The next few days are an arduous blur, trying to keep my sanity in check within the heat, discomfort, non-stop sweating and blood-sucking mosquitoes. The sun radiates repressive shimmering rays onto the baked earth, which then bounces off the heat into the air. Even the simple act of breathing makes me sweat and lethargy sets in as soon as I step out of the relative cool of the Sirsi orphanage or from the car. We fly from Lahore to New Delhi and then drive to Sirsi, Phandheri, Sikanderpur and back to Delhi, inspecting various CAI ongoing construction projects, another school and a 70 sadaat home project among them. I am happiest when I am in our air-conditioned vehicle, for even the air-conditioner at the Sirsi orphanage seem to take pleasure in spluttering and coughing to a stop every time there are power cuts (and there are many) or when power surges (and there are hundreds). These constant surges conk off my MacBook Air charger and I feel like weeping from the frustration. There are no Apple products for sale in this part of India. At any price. I am left to conserve the remaining power by using the MA for emergencies only.
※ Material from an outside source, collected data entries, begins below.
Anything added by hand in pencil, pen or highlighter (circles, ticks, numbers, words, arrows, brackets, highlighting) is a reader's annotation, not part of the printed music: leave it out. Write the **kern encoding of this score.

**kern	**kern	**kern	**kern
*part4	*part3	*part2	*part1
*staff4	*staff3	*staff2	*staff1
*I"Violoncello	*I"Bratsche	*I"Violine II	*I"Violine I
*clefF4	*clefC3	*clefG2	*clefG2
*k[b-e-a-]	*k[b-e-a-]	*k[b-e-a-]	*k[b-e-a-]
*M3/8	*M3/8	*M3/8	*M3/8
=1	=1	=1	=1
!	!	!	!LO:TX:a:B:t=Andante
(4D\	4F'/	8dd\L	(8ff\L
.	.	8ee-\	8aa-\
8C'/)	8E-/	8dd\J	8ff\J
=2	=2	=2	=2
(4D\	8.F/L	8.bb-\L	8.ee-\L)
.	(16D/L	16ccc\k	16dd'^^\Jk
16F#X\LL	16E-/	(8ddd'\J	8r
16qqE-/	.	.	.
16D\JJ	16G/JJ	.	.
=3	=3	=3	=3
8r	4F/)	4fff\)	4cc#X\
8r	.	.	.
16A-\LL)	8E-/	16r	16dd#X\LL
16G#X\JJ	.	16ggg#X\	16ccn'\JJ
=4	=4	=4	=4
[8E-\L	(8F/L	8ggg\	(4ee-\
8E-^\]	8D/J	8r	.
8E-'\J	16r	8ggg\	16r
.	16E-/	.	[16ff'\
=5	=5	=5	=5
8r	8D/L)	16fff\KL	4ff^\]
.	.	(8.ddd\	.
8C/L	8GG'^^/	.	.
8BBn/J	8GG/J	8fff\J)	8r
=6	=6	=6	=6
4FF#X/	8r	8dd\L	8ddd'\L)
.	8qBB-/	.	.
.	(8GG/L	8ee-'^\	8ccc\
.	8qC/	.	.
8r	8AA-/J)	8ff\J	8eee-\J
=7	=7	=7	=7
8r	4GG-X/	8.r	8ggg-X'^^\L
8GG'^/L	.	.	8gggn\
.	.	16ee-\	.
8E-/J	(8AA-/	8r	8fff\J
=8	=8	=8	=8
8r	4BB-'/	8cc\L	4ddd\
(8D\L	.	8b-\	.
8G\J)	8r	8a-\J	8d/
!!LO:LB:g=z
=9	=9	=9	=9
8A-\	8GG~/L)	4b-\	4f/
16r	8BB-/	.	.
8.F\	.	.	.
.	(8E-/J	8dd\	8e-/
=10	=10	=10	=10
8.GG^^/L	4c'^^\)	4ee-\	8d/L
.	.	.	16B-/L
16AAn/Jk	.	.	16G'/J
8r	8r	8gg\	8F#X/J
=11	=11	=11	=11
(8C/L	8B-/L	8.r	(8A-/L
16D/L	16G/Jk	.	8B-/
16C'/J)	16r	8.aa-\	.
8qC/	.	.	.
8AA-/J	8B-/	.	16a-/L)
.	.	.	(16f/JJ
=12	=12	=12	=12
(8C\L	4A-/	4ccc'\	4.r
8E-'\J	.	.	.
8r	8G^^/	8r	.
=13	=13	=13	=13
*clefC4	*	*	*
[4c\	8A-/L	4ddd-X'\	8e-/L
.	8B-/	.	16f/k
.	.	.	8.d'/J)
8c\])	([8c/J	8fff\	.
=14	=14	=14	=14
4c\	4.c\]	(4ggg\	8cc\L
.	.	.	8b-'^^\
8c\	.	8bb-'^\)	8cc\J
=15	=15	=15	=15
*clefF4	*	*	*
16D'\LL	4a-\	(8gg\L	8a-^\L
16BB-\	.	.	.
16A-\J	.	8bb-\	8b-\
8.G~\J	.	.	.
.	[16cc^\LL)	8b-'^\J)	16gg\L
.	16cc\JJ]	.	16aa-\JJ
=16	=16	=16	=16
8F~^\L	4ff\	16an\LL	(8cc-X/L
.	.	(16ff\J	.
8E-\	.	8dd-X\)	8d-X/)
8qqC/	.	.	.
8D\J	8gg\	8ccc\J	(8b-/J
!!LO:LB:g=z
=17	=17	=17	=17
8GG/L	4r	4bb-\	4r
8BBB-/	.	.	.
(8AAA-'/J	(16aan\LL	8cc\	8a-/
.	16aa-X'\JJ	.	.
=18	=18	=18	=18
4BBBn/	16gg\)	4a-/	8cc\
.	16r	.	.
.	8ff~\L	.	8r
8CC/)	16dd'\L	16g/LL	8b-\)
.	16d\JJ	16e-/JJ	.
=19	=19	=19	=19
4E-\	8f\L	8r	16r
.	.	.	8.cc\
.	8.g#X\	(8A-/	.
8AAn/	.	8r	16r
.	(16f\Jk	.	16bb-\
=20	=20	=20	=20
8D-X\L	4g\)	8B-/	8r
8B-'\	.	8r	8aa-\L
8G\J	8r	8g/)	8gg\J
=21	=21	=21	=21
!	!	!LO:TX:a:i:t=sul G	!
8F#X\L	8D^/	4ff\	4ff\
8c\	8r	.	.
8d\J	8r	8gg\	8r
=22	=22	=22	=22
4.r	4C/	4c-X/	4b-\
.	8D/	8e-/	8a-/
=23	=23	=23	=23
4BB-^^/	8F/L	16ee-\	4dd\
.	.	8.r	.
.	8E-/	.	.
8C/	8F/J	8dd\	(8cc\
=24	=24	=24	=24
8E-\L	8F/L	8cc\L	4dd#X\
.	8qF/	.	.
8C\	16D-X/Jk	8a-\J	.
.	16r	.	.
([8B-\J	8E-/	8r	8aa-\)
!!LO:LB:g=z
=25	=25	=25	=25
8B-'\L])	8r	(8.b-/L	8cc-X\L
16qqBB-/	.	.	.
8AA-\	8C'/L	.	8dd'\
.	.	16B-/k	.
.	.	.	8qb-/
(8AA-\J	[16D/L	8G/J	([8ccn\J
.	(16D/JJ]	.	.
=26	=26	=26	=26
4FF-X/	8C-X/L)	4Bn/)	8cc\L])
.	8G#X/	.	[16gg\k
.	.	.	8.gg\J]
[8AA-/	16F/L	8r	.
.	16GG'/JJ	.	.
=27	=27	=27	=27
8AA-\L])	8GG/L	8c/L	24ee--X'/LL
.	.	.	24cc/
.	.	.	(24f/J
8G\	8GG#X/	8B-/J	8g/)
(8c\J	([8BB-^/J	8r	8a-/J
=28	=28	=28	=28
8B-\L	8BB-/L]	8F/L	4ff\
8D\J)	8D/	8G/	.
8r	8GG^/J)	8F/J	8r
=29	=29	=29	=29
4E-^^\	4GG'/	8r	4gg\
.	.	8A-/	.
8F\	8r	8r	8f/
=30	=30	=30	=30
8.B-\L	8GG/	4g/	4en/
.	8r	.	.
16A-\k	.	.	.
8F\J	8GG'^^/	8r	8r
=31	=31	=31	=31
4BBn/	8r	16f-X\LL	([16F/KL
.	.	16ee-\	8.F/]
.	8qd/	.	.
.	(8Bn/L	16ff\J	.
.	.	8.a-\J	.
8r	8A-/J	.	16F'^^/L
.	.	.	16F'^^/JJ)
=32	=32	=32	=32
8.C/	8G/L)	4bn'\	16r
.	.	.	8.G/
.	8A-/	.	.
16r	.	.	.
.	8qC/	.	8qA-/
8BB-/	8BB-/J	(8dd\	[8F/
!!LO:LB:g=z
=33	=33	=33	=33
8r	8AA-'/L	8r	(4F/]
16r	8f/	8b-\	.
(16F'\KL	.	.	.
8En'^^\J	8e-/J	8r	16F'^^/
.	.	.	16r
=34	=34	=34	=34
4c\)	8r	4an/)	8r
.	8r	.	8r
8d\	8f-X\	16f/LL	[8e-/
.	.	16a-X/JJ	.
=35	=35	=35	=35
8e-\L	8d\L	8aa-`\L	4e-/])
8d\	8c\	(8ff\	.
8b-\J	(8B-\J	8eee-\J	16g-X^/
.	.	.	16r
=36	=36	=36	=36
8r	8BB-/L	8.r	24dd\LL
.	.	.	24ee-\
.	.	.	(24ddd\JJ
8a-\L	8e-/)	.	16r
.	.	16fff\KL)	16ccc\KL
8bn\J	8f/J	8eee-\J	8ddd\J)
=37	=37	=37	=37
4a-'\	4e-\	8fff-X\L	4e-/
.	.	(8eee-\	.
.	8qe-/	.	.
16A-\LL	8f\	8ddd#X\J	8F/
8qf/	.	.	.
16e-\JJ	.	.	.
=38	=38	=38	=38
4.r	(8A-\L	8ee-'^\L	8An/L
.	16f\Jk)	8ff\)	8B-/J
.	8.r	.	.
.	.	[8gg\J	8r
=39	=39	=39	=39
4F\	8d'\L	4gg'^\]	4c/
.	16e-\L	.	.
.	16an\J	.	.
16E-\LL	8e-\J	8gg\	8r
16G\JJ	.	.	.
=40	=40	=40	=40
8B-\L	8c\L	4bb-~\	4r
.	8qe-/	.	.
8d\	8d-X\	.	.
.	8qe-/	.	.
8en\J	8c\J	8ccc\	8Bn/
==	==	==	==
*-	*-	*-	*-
All this complaining and whining about the heat gives me pause to reflect, however, as I sit in the vehicle and stare at the passing countryside. With this heat, Allah makes all the food that we eat ripen naturally. Mango trees are pregnant with their fruit, corn stalks will be cut down and harvested in a few weeks and the street side markets are bustling with ripened leeches, melons, papaya…all super sweet, all made possible by this relentless heat. I can afford an air-conditioned car, a room with an AC, albeit a mean and grouchy one. On the other hand, I see farm laborers toiling under the sun, day construction workers, their faces gaunt and mirthless, baked a dark chocolate by the sun, ferry dirt and bricks at the CAI housing site for US$3 per day, the rickshaw pullers, legs with no visible muscles but solid as steel nevertheless, strain with the weight of their loads…what audacity do I have to complain and moan?
Still, it is a relief to land back in Mumbai where the temperatures are a more respectable 90F and there is a hint of approaching monsoon in the air.